Babies cry. It’s a feature, not a bug. Sure, we all know this before getting into the whole parenthood thing, but I don’t think any experience — being seated next to a tiny screamer on an aeroplane, holding a shrieking nephew as his bottle is prepped, or even living above an infant in full sleep-training mode — could ever prepare one for the relentless agony of being face-to-face with your own inconsolable child and feeling utterly helpless.
The other night, I experienced this with my “easy baby”. I rocked him, stood up, sat back down, rocked him in a different position, stood up again, murmured some holy hells and he still wailed.
For many mums and dads, seeing their baby cry is hard, but that isn’t what’s maddening.
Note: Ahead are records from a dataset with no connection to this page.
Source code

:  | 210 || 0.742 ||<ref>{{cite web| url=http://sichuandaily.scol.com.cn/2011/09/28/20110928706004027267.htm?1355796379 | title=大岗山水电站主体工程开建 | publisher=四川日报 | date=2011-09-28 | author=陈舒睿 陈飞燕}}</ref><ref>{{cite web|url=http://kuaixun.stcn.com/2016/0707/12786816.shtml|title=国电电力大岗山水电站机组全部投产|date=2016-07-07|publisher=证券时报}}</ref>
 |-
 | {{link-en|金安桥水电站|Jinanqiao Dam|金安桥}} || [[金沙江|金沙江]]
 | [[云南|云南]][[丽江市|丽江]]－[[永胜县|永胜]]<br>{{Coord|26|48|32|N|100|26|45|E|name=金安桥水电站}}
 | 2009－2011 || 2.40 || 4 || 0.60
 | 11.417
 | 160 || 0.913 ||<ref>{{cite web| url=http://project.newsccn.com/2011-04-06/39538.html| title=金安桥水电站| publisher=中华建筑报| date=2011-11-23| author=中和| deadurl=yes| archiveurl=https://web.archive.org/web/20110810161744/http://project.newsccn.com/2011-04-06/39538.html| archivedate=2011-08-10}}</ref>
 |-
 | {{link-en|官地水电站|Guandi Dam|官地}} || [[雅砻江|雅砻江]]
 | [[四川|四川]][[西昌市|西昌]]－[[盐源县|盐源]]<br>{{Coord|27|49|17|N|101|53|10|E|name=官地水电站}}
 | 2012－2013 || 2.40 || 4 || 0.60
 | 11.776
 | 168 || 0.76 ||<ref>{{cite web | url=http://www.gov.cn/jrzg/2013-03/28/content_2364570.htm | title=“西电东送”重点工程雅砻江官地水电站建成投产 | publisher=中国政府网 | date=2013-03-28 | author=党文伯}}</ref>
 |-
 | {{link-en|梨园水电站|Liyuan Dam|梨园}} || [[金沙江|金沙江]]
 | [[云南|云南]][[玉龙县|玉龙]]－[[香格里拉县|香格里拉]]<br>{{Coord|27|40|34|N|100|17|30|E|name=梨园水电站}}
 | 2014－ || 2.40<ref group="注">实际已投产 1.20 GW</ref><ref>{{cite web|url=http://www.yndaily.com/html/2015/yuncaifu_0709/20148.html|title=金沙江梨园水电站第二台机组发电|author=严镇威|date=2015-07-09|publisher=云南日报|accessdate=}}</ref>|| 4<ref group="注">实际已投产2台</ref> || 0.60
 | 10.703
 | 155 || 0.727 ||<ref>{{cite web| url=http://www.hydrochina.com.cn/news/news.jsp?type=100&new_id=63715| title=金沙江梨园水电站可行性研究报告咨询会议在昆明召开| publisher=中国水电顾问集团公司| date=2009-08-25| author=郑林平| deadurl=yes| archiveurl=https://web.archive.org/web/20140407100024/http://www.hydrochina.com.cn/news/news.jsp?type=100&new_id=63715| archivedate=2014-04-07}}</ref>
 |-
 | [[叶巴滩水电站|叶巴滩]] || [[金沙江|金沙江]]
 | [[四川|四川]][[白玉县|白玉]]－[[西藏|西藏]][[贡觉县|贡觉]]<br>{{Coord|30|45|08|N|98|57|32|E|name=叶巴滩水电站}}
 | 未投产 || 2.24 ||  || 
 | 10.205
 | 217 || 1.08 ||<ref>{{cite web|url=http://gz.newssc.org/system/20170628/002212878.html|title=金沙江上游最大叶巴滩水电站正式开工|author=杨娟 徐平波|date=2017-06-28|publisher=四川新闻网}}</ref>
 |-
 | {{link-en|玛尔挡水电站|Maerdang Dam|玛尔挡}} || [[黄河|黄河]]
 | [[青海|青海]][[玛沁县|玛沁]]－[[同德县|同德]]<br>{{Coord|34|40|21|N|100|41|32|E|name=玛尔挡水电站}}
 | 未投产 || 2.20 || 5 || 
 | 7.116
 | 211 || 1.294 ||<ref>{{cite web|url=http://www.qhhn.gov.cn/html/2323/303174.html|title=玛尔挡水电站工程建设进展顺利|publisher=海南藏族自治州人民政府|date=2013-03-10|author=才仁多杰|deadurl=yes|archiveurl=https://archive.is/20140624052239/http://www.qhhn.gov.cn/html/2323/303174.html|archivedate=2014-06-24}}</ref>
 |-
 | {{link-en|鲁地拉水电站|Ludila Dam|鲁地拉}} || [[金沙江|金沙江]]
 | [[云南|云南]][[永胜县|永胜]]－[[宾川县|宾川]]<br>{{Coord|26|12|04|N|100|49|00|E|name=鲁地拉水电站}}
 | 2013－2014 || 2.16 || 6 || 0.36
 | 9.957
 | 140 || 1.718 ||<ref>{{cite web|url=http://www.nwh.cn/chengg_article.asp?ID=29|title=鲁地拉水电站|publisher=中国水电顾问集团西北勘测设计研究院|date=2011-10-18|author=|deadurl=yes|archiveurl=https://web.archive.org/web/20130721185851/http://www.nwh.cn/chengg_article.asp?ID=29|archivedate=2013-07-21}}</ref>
It’s the pitch and the volume and the persistence of the shrieks. “It’s like he was screaming from the inside of my brain,” one redditor described of his first son. “When this happened, I would have feelings of anger, despair and even violence.” Others could relate.
There’s a tip that maternity ward nurses don’t tell you, and I’m not sure why. It is simply: Protect your ears. Writer Nicole Cliffe recently gave this advice on Twitter:
Major tip when you are the one soothing the shrieking baby: noise-cancelling headphones, it takes the edge off just enough to keep your brain from melting. Also, as always, if you are really losing it, PUT BABY IN CRIB AND LEAVE ROOM.
Babies can cry at over 100 decibels, which is in the danger zone for hearing damage with prolonged exposure. In one study (PDF) out of Eastern Kentucky University, a child’s cry was recorded at 120 decibels, an intensity “comparable to the noise generated by snowmobiles and only 10 [decibels] below that of an aeroplane departure”.
The sound is designed to put you in distress (you can thank evolution for that). It’s been said that sound of crying babies is blasted at Navy SEALs to test their endurance. In rare cases, excessive crying can place an infant at risk for abuse.
So when you’re rocking and comforting a baby who is screaming in your ear, it makes sense to do what it takes to feel a little more human, as long as it’s safe.
However, the thing about Cliffe’s recommendation — to wear noise-cancelling headphones — is that it might not work. The New York Times explains the science behind the gadgets and gives the bad news: “At higher frequencies, like the human vocal range and higher, the headphones do very little if anything at all.” (Though some beg to differ and say that they’re awesome for dampening baby screams.)
You might also try foam ear plugs at around the 30 decibel level. Some parents have used a combination of the two.
It’s important to note that you aren’t ignoring your child, and you still want to hear the cries. (I would not wear any noise-blocking device after putting a baby to bed, unless perhaps another adult is on duty.) This is not a solution to a baby’s crying, if that must be said. It’s a given that you are talking to your paediatrician about any underlying issues.
The tip is meant to help you be a better parent to your baby. For that, you need to hear yourself think.
(As Cliffe notes, if you have any disturbing thoughts that are “persistent and present when the baby is not crying”, talk to your doctor.)